Las mujeres de la calle Santa Eufemia de Tordesillas
Las vecinas eran una hermandad, siempre listas para prestar un poco de sal para los guisos del día a día, de azúcar para un pastel en las celebraciones y de tila en las penurias
Ha muerto Julita, la última de una generación de mujeres de la calle Santa Eufemia de Tordesillas. Y con ella ha muerto una estirpe, una comunidad, una forma de vida. Si cierro los ojos aún puedo sentir el bullicio que antaño albergó esta calle. Puedo ver a Carmen en zapatillas charlando con mi yaya Pipa (sí, lo puso de moda mucho antes que la Middleton), guiñándome un ojo porque nos habíamos compinchado para que me guardara el regalo de cumpleaños de mi madre y poder así sorprenderla tras haber vaciado mi hucha de barro. Enfrente vivía Juana, toda ella dulzura vestida de negro, siempre con un plato de sopa y una naranja que ofrecerme. Yo me acomodaba en el banzo de su puerta y daba buena cuenta de todo mientras ella me miraba con una amplia sonrisa de satisfacción.
Valentina también se envolvió de negro cuando murió su marido tras una vida entera juntos. La recuerdo saliendo de su casa con los ojos rojos, desorientada. Podía leer en su cara pálida y llena de surcos que no sabía enfrentarse al poco tiempo que la quedaba sin él.
- ¿Qué voy a hacer yo ahora? -murmuraba repetidamente, como si recitara una letanía.
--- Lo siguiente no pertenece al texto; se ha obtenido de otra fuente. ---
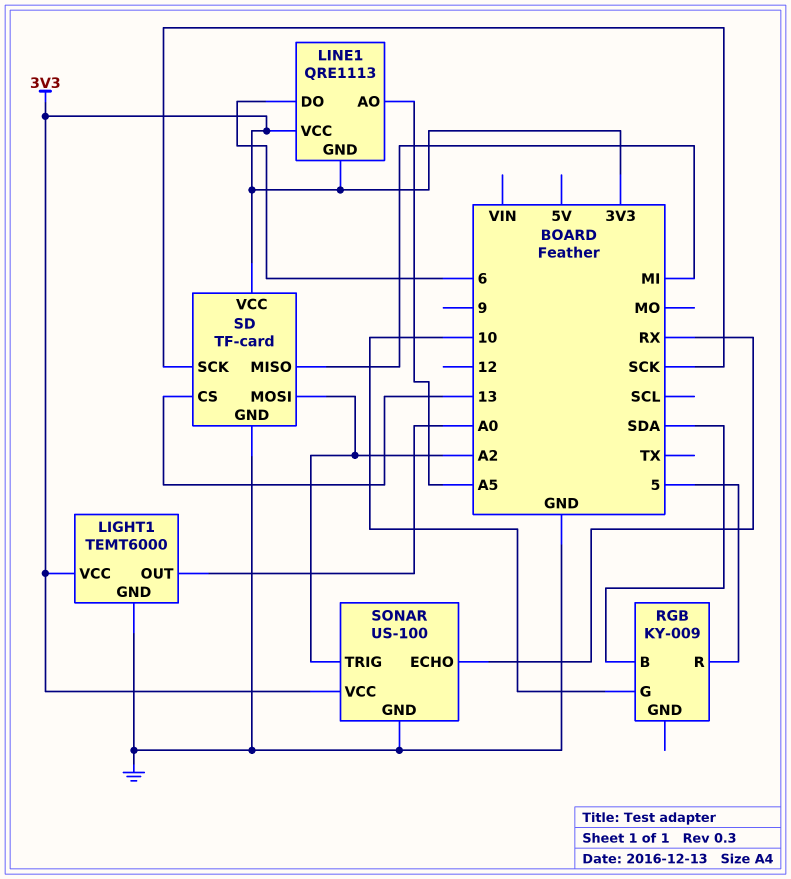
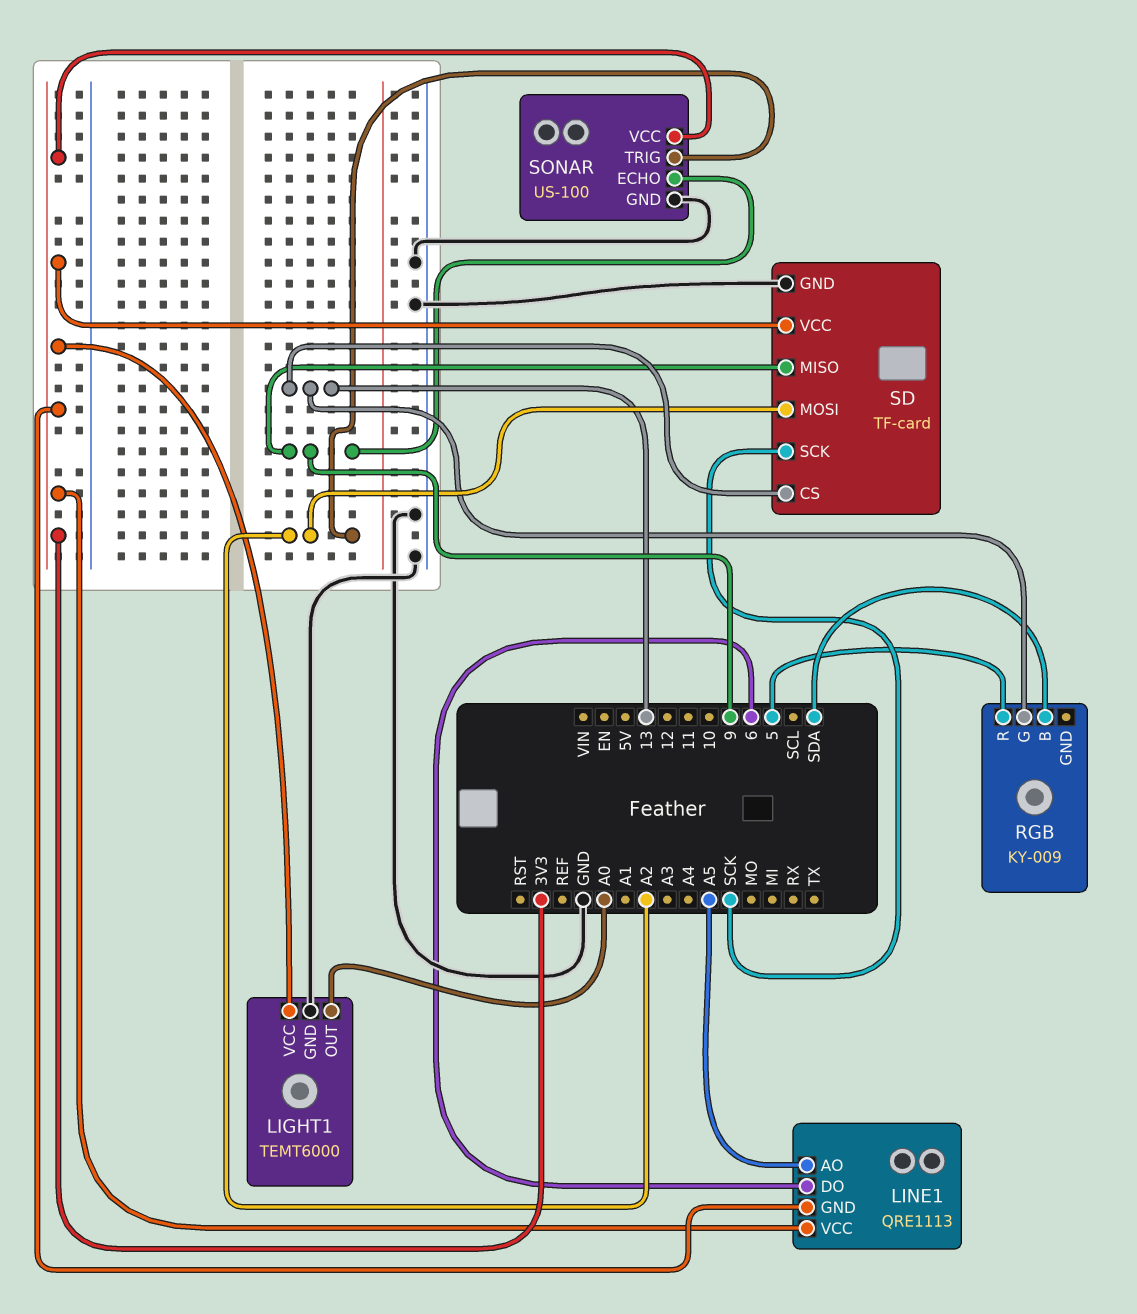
RGB pin G: 10 -> 13
SD pin MISO: MI -> 9
SONAR pin ECHO: RX -> 9

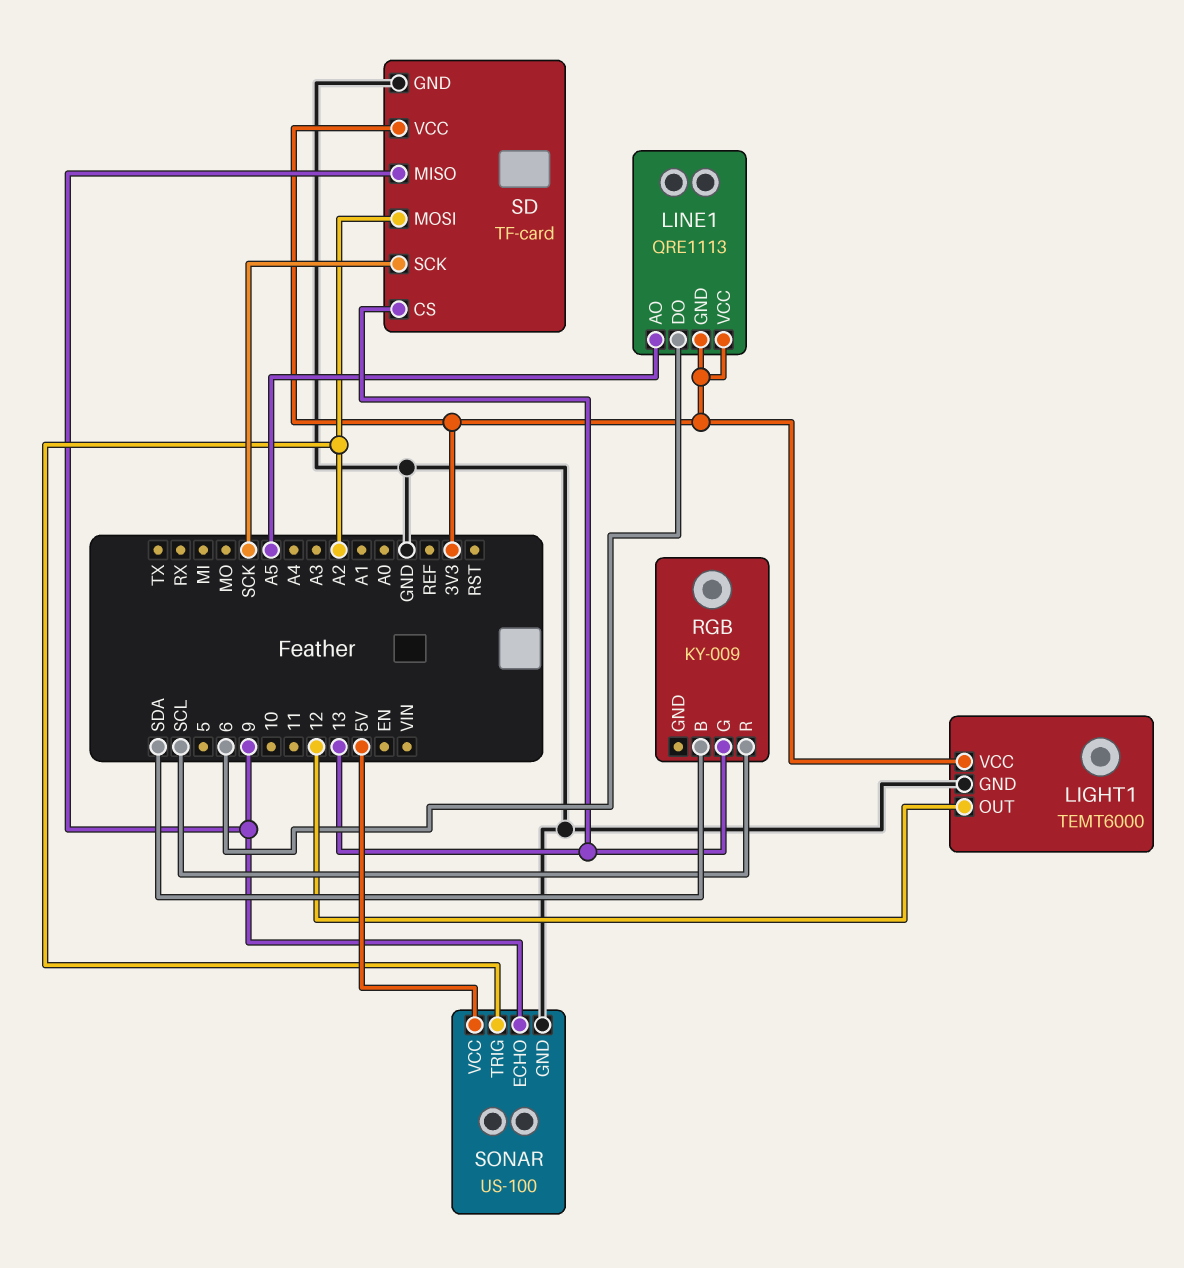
LIGHT1 pin OUT: A0 -> 12
RGB pin R: 5 -> SCL
SONAR pin VCC: 3V3 -> 5V

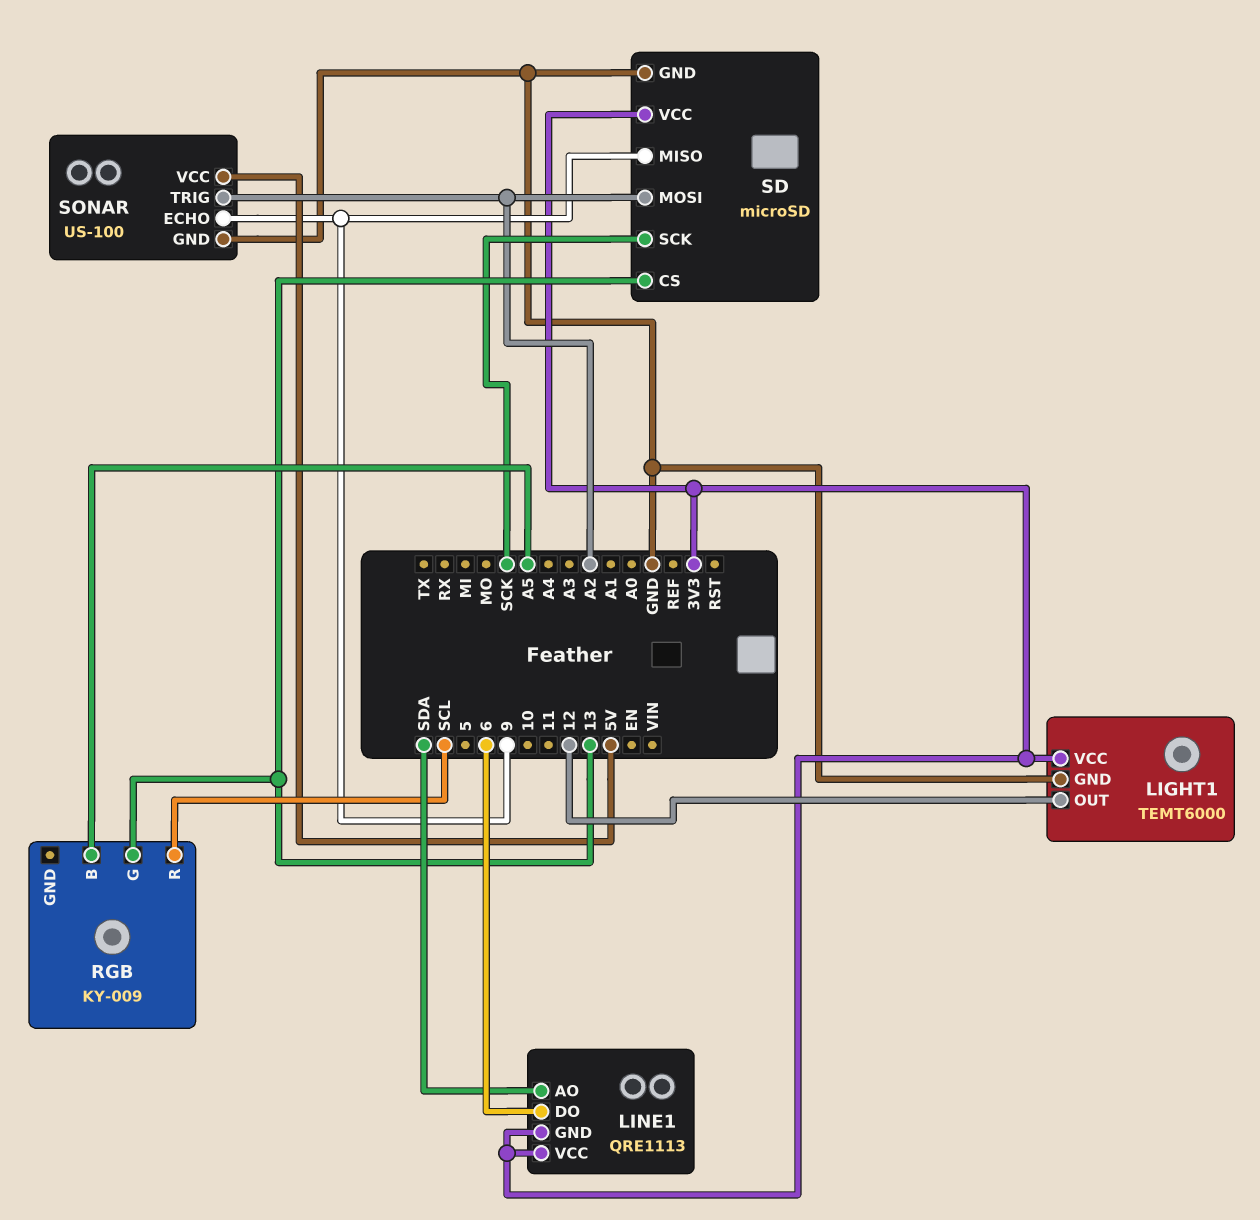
LINE1 pin AO: A5 -> SDA
RGB pin B: SDA -> A5
SD: TF-card -> microSD

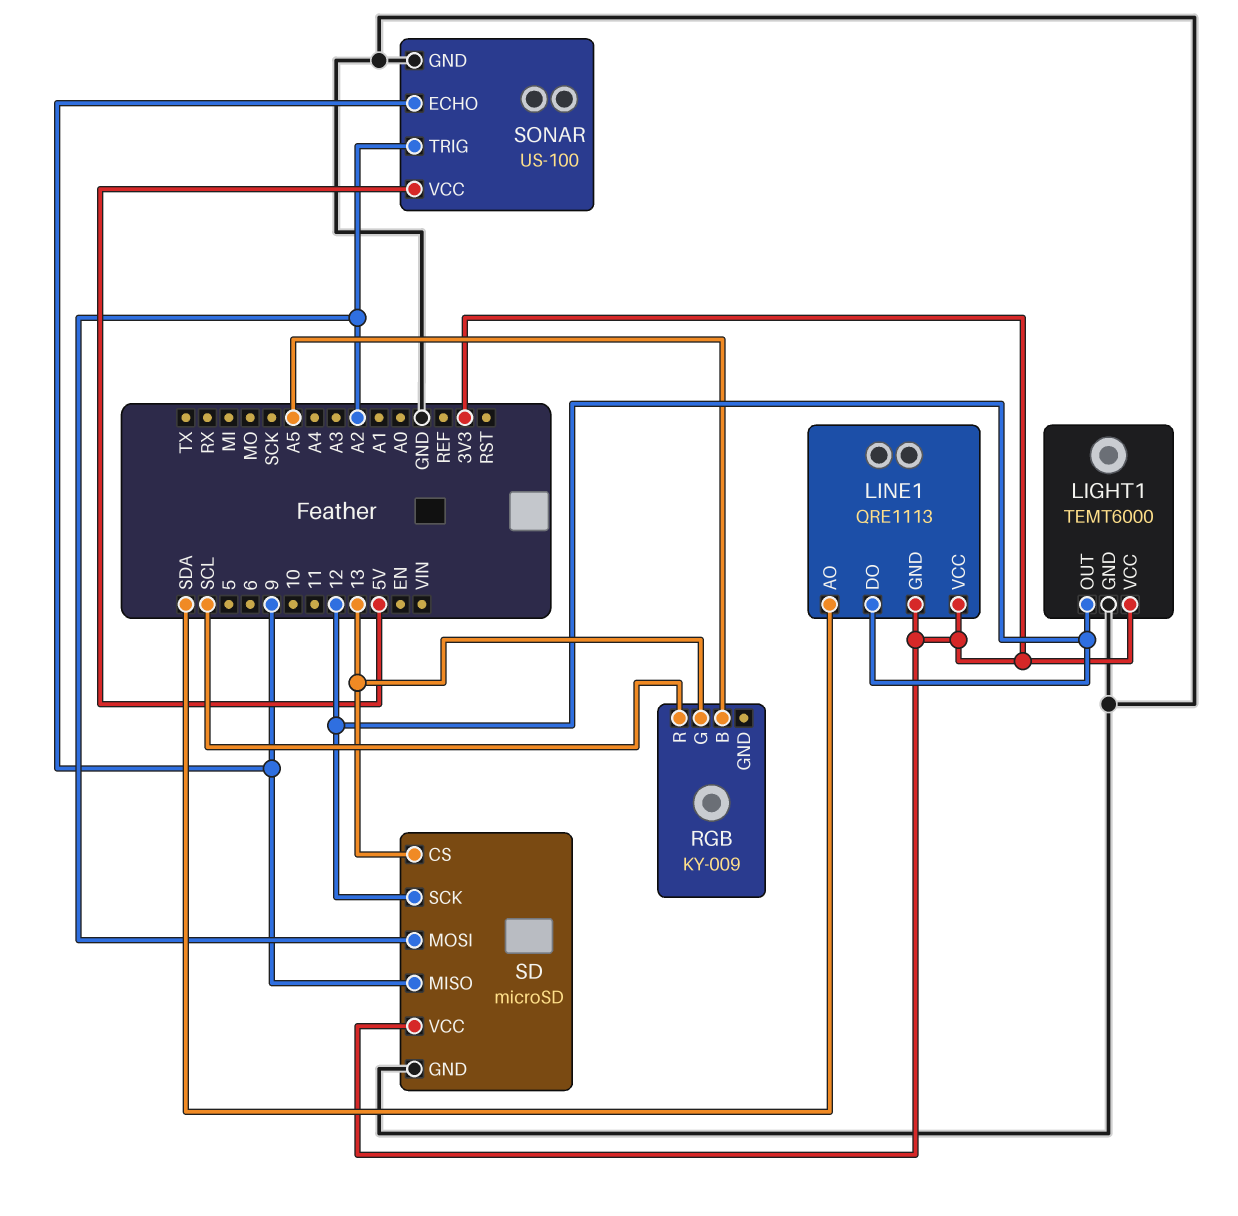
LINE1 pin DO: 6 -> 12
SD pin SCK: SCK -> 12

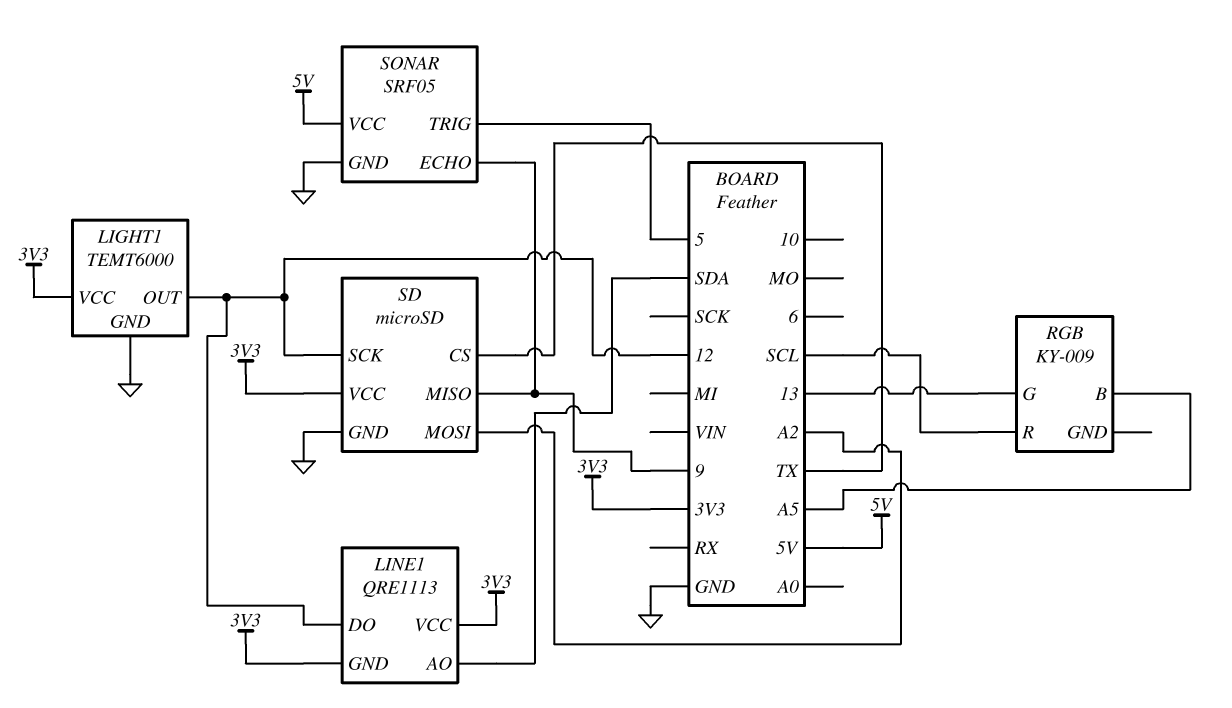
SD pin CS: 13 -> TX
SONAR: US-100 -> SRF05
SONAR pin TRIG: A2 -> 5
Calle abajo vivían Juanita, Antonia y el señor Quinín. Y el otro extremo aún lo preside la tienda de Sara, frente a la casa de Geña. En verano, cuando tenía la fortuna de conseguir alguna moneda de 100 pesetas, corría hasta allí para comprarme un helado. Un día, mientras apuraba ansiosa uno de chocolate sentada en el alféizar de la ventana de Balbina, me tragué accidentalmente el diente que pendía de un hilo de mi encía. ¡Qué disgusto! Menos mal que el Ratoncito Pérez sabe de estos lances e igualmente dejó bajo mi almohada un libro de mi colección favorita, 'Mi hermana Clara y yo' (tal vez porque soy hija única), de los que leía incansablemente en el 'virique' del patio. Uno de ellos me dio la idea de atarme un cojín en el culete mientras aprendía a patinar. Por supuesto, mi yaya me riñó.
- ¡Los cojines del sofá! -gritó atónita.
El salón era para ella un santuario inviolable enfundado en plástico protector. Sin embargo, la cocina rezumaba vida, voces y olores. Aún puedo verla sentada junto a la mesa camilla, con la mejilla apoyada sobre una mano y tamborileando la madera con la otra, quejándose de un alboroto que en el fondo (quiero pensar) disfrutaba. Ella era la matriarca, la que ponía nombre al apodo de la familia (los pipines), la que cuidó de un montón de mocosos con la ayuda de la abuela Clara mientras mi yayo ganaba unas 'perras' en Alemania.
Los vecinos de la calle Santa Eufemia, especialmente ellas, eran una hermandad, como una bandada de aves que cambian juntas de dirección al unísono. Mujeres que supieron estirar y aprovechar la comida durante la guerra y compartirla entre ellas. Siempre listas para prestar un poco de sal para los guisos del día a día, de azúcar para un pastel en las celebraciones, de tila en las penurias. En esas tristes ocasiones la casa de los yayos se llenaba de mujeres con mandil, todas muy atareadas y hablando a la vez. A veces llorando. Yo salía a la calle para tomar el aire y reflexionaba sobre el sentido de la vida. Como cuando venía el 'señor de la muerte' a cobrar el seguro. La muerte siempre pasa factura. Vacía las calles de los pueblos y llena sus cementerios.